* TASK PROMPT: Only one span of the listing below is wanted: the lines from the one with "B pulmonary artery" through the one with "A to carry glucose", reproduced exactly, both ends kept.

═══ THE RECORDS

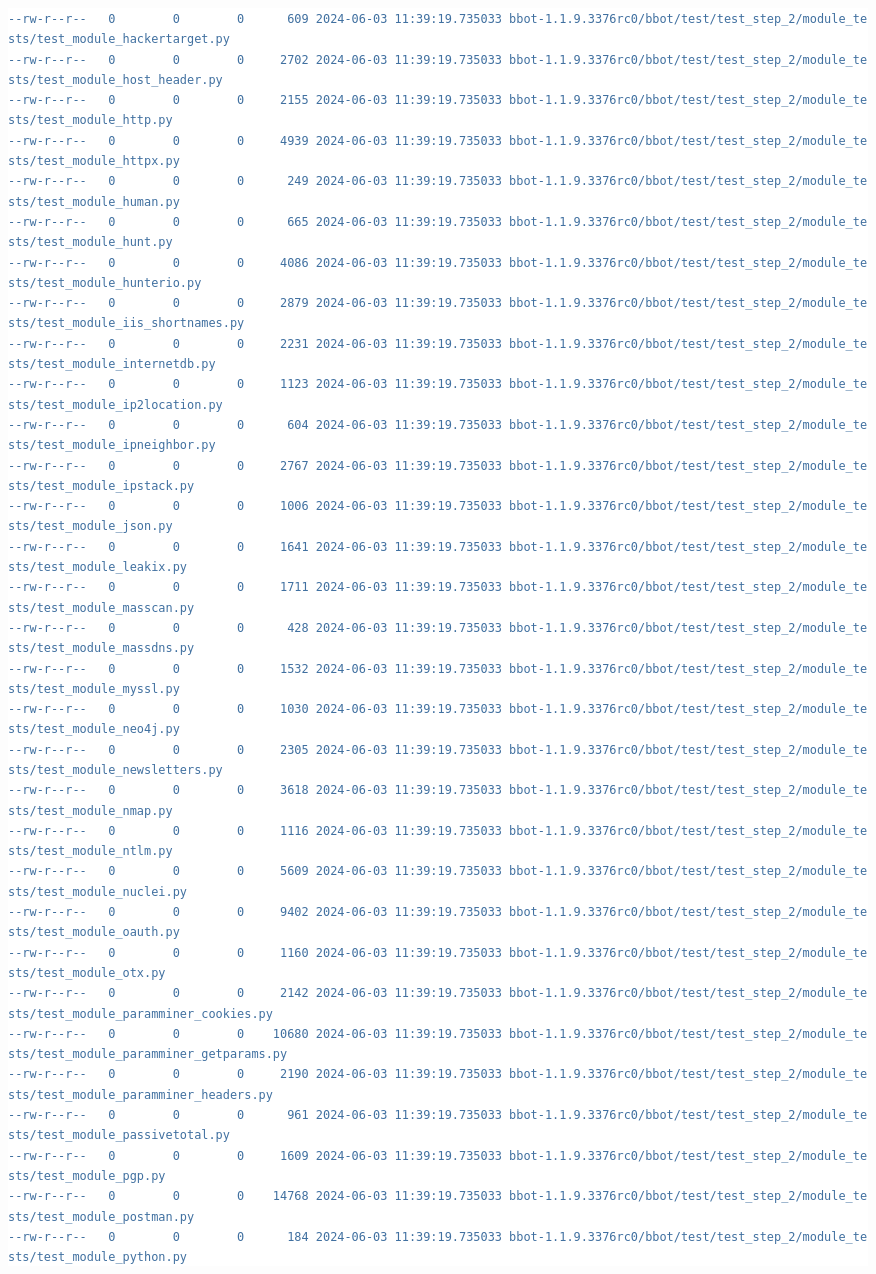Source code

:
 ```diff
--rw-r--r--   0        0        0      609 2024-06-03 11:39:19.735033 bbot-1.1.9.3376rc0/bbot/test/test_step_2/module_tests/test_module_hackertarget.py
--rw-r--r--   0        0        0     2702 2024-06-03 11:39:19.735033 bbot-1.1.9.3376rc0/bbot/test/test_step_2/module_tests/test_module_host_header.py
--rw-r--r--   0        0        0     2155 2024-06-03 11:39:19.735033 bbot-1.1.9.3376rc0/bbot/test/test_step_2/module_tests/test_module_http.py
--rw-r--r--   0        0        0     4939 2024-06-03 11:39:19.735033 bbot-1.1.9.3376rc0/bbot/test/test_step_2/module_tests/test_module_httpx.py
--rw-r--r--   0        0        0      249 2024-06-03 11:39:19.735033 bbot-1.1.9.3376rc0/bbot/test/test_step_2/module_tests/test_module_human.py
--rw-r--r--   0        0        0      665 2024-06-03 11:39:19.735033 bbot-1.1.9.3376rc0/bbot/test/test_step_2/module_tests/test_module_hunt.py
--rw-r--r--   0        0        0     4086 2024-06-03 11:39:19.735033 bbot-1.1.9.3376rc0/bbot/test/test_step_2/module_tests/test_module_hunterio.py
--rw-r--r--   0        0        0     2879 2024-06-03 11:39:19.735033 bbot-1.1.9.3376rc0/bbot/test/test_step_2/module_tests/test_module_iis_shortnames.py
--rw-r--r--   0        0        0     2231 2024-06-03 11:39:19.735033 bbot-1.1.9.3376rc0/bbot/test/test_step_2/module_tests/test_module_internetdb.py
--rw-r--r--   0        0        0     1123 2024-06-03 11:39:19.735033 bbot-1.1.9.3376rc0/bbot/test/test_step_2/module_tests/test_module_ip2location.py
--rw-r--r--   0        0        0      604 2024-06-03 11:39:19.735033 bbot-1.1.9.3376rc0/bbot/test/test_step_2/module_tests/test_module_ipneighbor.py
--rw-r--r--   0        0        0     2767 2024-06-03 11:39:19.735033 bbot-1.1.9.3376rc0/bbot/test/test_step_2/module_tests/test_module_ipstack.py
--rw-r--r--   0        0        0     1006 2024-06-03 11:39:19.735033 bbot-1.1.9.3376rc0/bbot/test/test_step_2/module_tests/test_module_json.py
--rw-r--r--   0        0        0     1641 2024-06-03 11:39:19.735033 bbot-1.1.9.3376rc0/bbot/test/test_step_2/module_tests/test_module_leakix.py
--rw-r--r--   0        0        0     1711 2024-06-03 11:39:19.735033 bbot-1.1.9.3376rc0/bbot/test/test_step_2/module_tests/test_module_masscan.py
--rw-r--r--   0        0        0      428 2024-06-03 11:39:19.735033 bbot-1.1.9.3376rc0/bbot/test/test_step_2/module_tests/test_module_massdns.py
--rw-r--r--   0        0        0     1532 2024-06-03 11:39:19.735033 bbot-1.1.9.3376rc0/bbot/test/test_step_2/module_tests/test_module_myssl.py
--rw-r--r--   0        0        0     1030 2024-06-03 11:39:19.735033 bbot-1.1.9.3376rc0/bbot/test/test_step_2/module_tests/test_module_neo4j.py
--rw-r--r--   0        0        0     2305 2024-06-03 11:39:19.735033 bbot-1.1.9.3376rc0/bbot/test/test_step_2/module_tests/test_module_newsletters.py
--rw-r--r--   0        0        0     3618 2024-06-03 11:39:19.735033 bbot-1.1.9.3376rc0/bbot/test/test_step_2/module_tests/test_module_nmap.py
--rw-r--r--   0        0        0     1116 2024-06-03 11:39:19.735033 bbot-1.1.9.3376rc0/bbot/test/test_step_2/module_tests/test_module_ntlm.py
--rw-r--r--   0        0        0     5609 2024-06-03 11:39:19.735033 bbot-1.1.9.3376rc0/bbot/test/test_step_2/module_tests/test_module_nuclei.py
--rw-r--r--   0        0        0     9402 2024-06-03 11:39:19.735033 bbot-1.1.9.3376rc0/bbot/test/test_step_2/module_tests/test_module_oauth.py
--rw-r--r--   0        0        0     1160 2024-06-03 11:39:19.735033 bbot-1.1.9.3376rc0/bbot/test/test_step_2/module_tests/test_module_otx.py
--rw-r--r--   0        0        0     2142 2024-06-03 11:39:19.735033 bbot-1.1.9.3376rc0/bbot/test/test_step_2/module_tests/test_module_paramminer_cookies.py
--rw-r--r--   0        0        0    10680 2024-06-03 11:39:19.735033 bbot-1.1.9.3376rc0/bbot/test/test_step_2/module_tests/test_module_paramminer_getparams.py
--rw-r--r--   0        0        0     2190 2024-06-03 11:39:19.735033 bbot-1.1.9.3376rc0/bbot/test/test_step_2/module_tests/test_module_paramminer_headers.py
--rw-r--r--   0        0        0      961 2024-06-03 11:39:19.735033 bbot-1.1.9.3376rc0/bbot/test/test_step_2/module_tests/test_module_passivetotal.py
--rw-r--r--   0        0        0     1609 2024-06-03 11:39:19.735033 bbot-1.1.9.3376rc0/bbot/test/test_step_2/module_tests/test_module_pgp.py
--rw-r--r--   0        0        0    14768 2024-06-03 11:39:19.735033 bbot-1.1.9.3376rc0/bbot/test/test_step_2/module_tests/test_module_postman.py
--rw-r--r--   0        0        0      184 2024-06-03 11:39:19.735033 bbot-1.1.9.3376rc0/bbot/test/test_step_2/module_tests/test_module_python.py
```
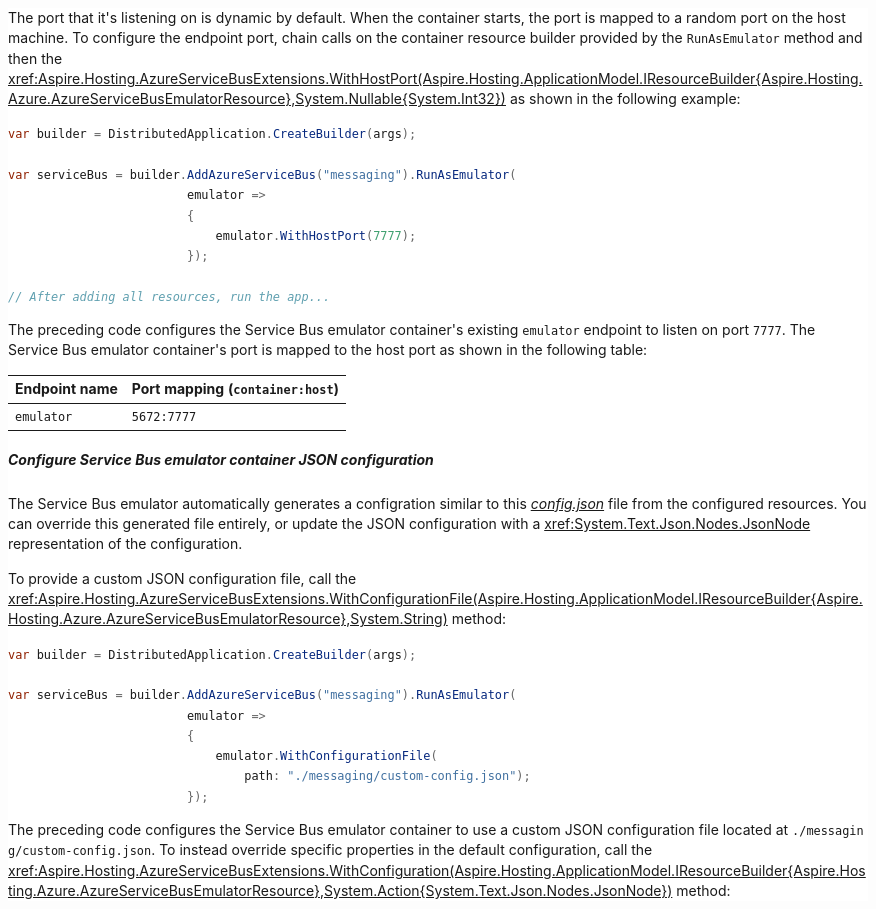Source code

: The port that it's listening on is dynamic by default. When the container starts, the port is mapped to a random port on the host machine. To configure the endpoint port, chain calls on the container resource builder provided by the `RunAsEmulator` method and then the <xref:Aspire.Hosting.AzureServiceBusExtensions.WithHostPort(Aspire.Hosting.ApplicationModel.IResourceBuilder{Aspire.Hosting.Azure.AzureServiceBusEmulatorResource},System.Nullable{System.Int32})> as shown in the following example:

```csharp
var builder = DistributedApplication.CreateBuilder(args);

var serviceBus = builder.AddAzureServiceBus("messaging").RunAsEmulator(
                         emulator =>
                         {
                             emulator.WithHostPort(7777);
                         });

// After adding all resources, run the app...
```

The preceding code configures the Service Bus emulator container's existing `emulator` endpoint to listen on port `7777`. The Service Bus emulator container's port is mapped to the host port as shown in the following table:

| Endpoint name | Port mapping (`container:host`) |
|---------------|---------------------------------|
| `emulator`    | `5672:7777`                     |

##### Configure Service Bus emulator container JSON configuration

The Service Bus emulator automatically generates a configration similar to this [_config.json_](https://github.com/Azure/azure-service-bus-emulator-installer/blob/main/ServiceBus-Emulator/Config/Config.json) file from the configured resources. You can override this generated file entirely, or update the JSON configuration with a <xref:System.Text.Json.Nodes.JsonNode> representation of the configuration.

To provide a custom JSON configuration file, call the <xref:Aspire.Hosting.AzureServiceBusExtensions.WithConfigurationFile(Aspire.Hosting.ApplicationModel.IResourceBuilder{Aspire.Hosting.Azure.AzureServiceBusEmulatorResource},System.String)> method:

```csharp
var builder = DistributedApplication.CreateBuilder(args);

var serviceBus = builder.AddAzureServiceBus("messaging").RunAsEmulator(
                         emulator =>
                         {
                             emulator.WithConfigurationFile(
                                 path: "./messaging/custom-config.json");
                         });
```

The preceding code configures the Service Bus emulator container to use a custom JSON configuration file located at `./messaging/custom-config.json`. To instead override specific properties in the default configuration, call the <xref:Aspire.Hosting.AzureServiceBusExtensions.WithConfiguration(Aspire.Hosting.ApplicationModel.IResourceBuilder{Aspire.Hosting.Azure.AzureServiceBusEmulatorResource},System.Action{System.Text.Json.Nodes.JsonNode})> method:
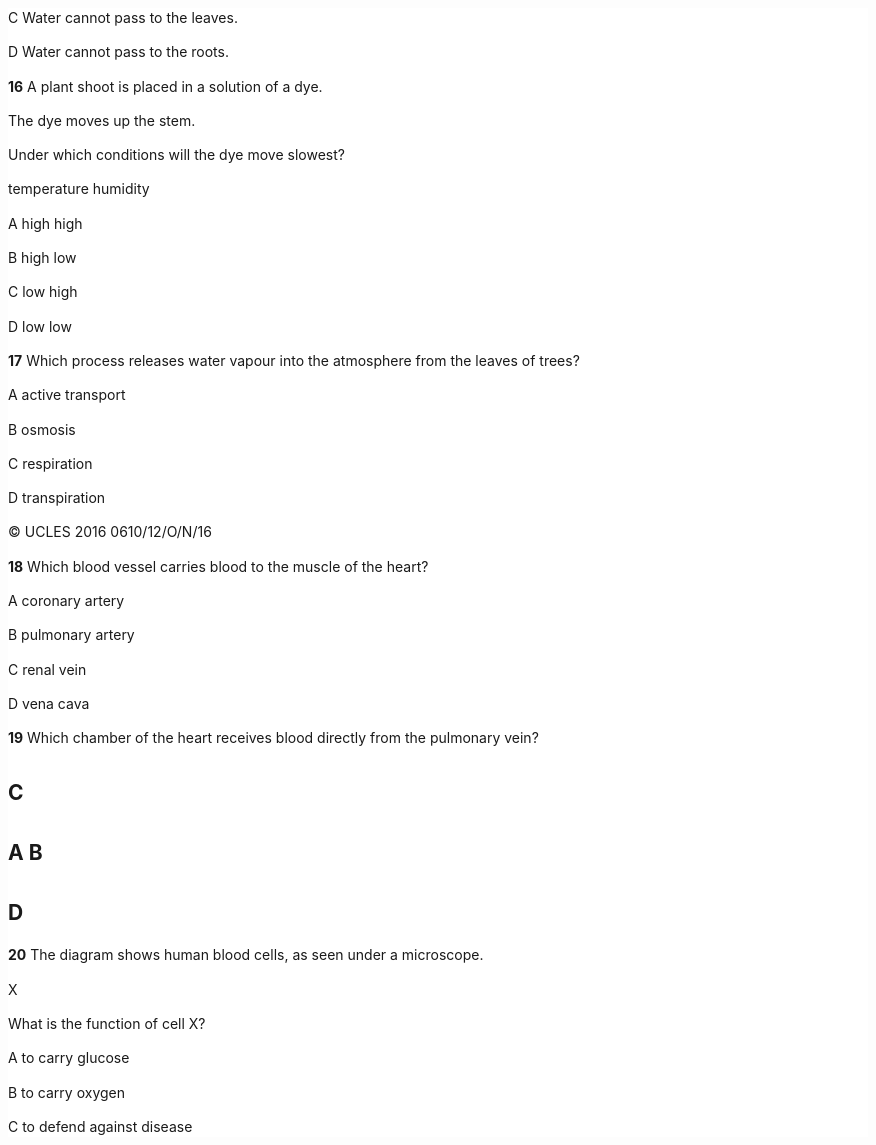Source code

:  C Water cannot pass to the leaves. 

 D Water cannot pass to the roots. 

**16** A plant shoot is placed in a solution of a dye. 

 The dye moves up the stem. 

 Under which conditions will the dye move slowest? 

 temperature humidity 

 A high high 

 B high low 

 C low high 

 D low low 

**17** Which process releases water vapour into the atmosphere from the leaves of trees? 

 A active transport 

 B osmosis 

 C respiration 

 D transpiration 


© UCLES 2016 0610/12/O/N/16 

**18** Which blood vessel carries blood to the muscle of the heart? 

 A coronary artery 

 B pulmonary artery 

 C renal vein 

 D vena cava 

**19** Which chamber of the heart receives blood directly from the pulmonary vein? 

## C 

## A B 

## D 

**20** The diagram shows human blood cells, as seen under a microscope. 

 X 

 What is the function of cell X? 

 A to carry glucose 

 B to carry oxygen 

 C to defend against disease 
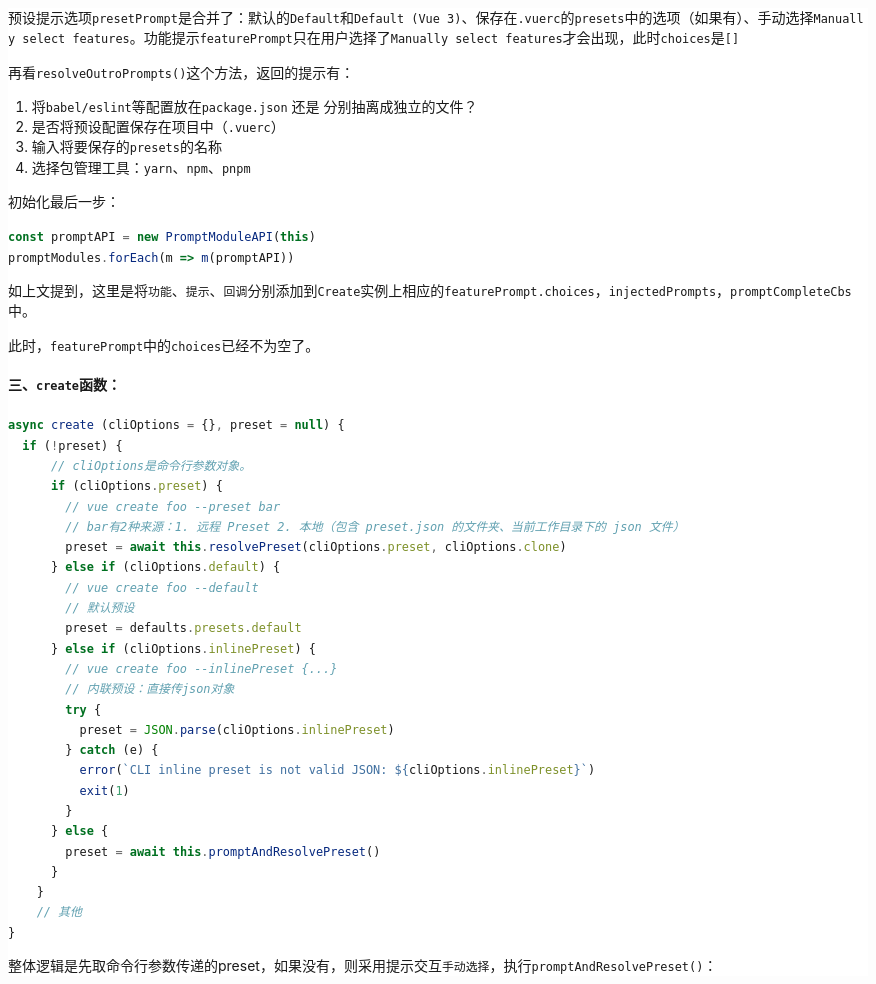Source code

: 预设提示选项`presetPrompt`是合并了：默认的`Default`和`Default (Vue 3)`、保存在`.vuerc`的`presets`中的选项（如果有）、手动选择`Manually select features`。功能提示`featurePrompt`只在用户选择了`Manually select features`才会出现，此时`choices`是`[]`

再看`resolveOutroPrompts()`这个方法，返回的提示有：

1. 将`babel/eslint`等配置放在`package.json` 还是 分别抽离成独立的文件？
2. 是否将预设配置保存在项目中（`.vuerc`）
3. 输入将要保存的`presets`的名称
4. 选择包管理工具：`yarn`、`npm`、`pnpm`


初始化最后一步：

```js
const promptAPI = new PromptModuleAPI(this)
promptModules.forEach(m => m(promptAPI))
```

如上文提到，这里是将`功能`、`提示`、`回调`分别添加到`Create`实例上相应的`featurePrompt.choices`，`injectedPrompts`，`promptCompleteCbs`中。

此时，`featurePrompt`中的`choices`已经不为空了。



#### 三、`create`函数：

```js
async create (cliOptions = {}, preset = null) {
  if (!preset) {
      // cliOptions是命令行参数对象。
      if (cliOptions.preset) {
        // vue create foo --preset bar
        // bar有2种来源：1. 远程 Preset 2. 本地（包含 preset.json 的文件夹、当前工作目录下的 json 文件）
        preset = await this.resolvePreset(cliOptions.preset, cliOptions.clone)
      } else if (cliOptions.default) {
        // vue create foo --default
        // 默认预设
        preset = defaults.presets.default
      } else if (cliOptions.inlinePreset) {
        // vue create foo --inlinePreset {...}
        // 内联预设：直接传json对象
        try {
          preset = JSON.parse(cliOptions.inlinePreset)
        } catch (e) {
          error(`CLI inline preset is not valid JSON: ${cliOptions.inlinePreset}`)
          exit(1)
        }
      } else {
        preset = await this.promptAndResolvePreset()
      }
    }
    // 其他
}
```

整体逻辑是先取命令行参数传递的preset，如果没有，则采用提示交互`手动选择`，执行`promptAndResolvePreset()`：
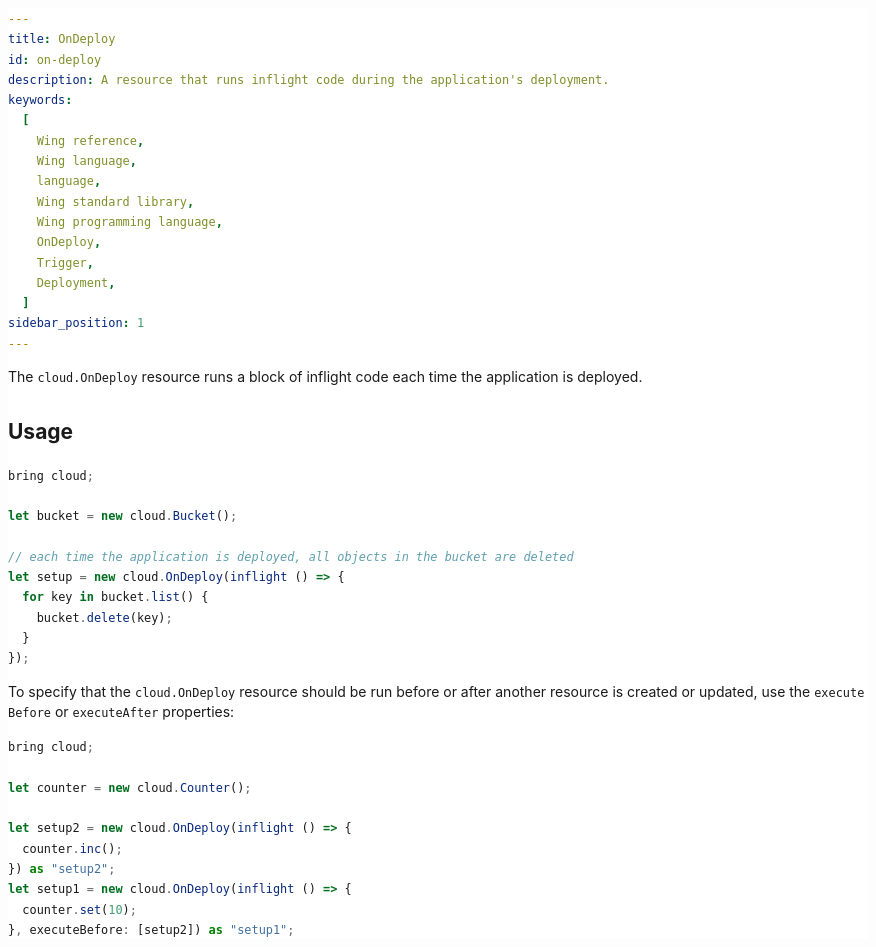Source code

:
 ```yaml
---
title: OnDeploy
id: on-deploy
description: A resource that runs inflight code during the application's deployment.
keywords:
  [
    Wing reference,
    Wing language,
    language,
    Wing standard library,
    Wing programming language,
    OnDeploy,
    Trigger,
    Deployment,
  ]
sidebar_position: 1
---
```


The `cloud.OnDeploy` resource runs a block of inflight code each time the application is deployed.

## Usage

```ts playground
bring cloud;

let bucket = new cloud.Bucket();

// each time the application is deployed, all objects in the bucket are deleted
let setup = new cloud.OnDeploy(inflight () => {
  for key in bucket.list() {
    bucket.delete(key);
  }
});
```

To specify that the `cloud.OnDeploy` resource should be run before or after another resource is created or updated, use the `executeBefore` or `executeAfter` properties:

```ts playground
bring cloud;

let counter = new cloud.Counter();

let setup2 = new cloud.OnDeploy(inflight () => {
  counter.inc();
}) as "setup2";
let setup1 = new cloud.OnDeploy(inflight () => {
  counter.set(10);
}, executeBefore: [setup2]) as "setup1";
```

══════

* TASK RESPONSE:
 B pulmonary artery 

 C renal vein 

 D vena cava 

**19** Which chamber of the heart receives blood directly from the pulmonary vein? 

## C 

## A B 

## D 

**20** The diagram shows human blood cells, as seen under a microscope. 

 X 

 What is the function of cell X? 

 A to carry glucose 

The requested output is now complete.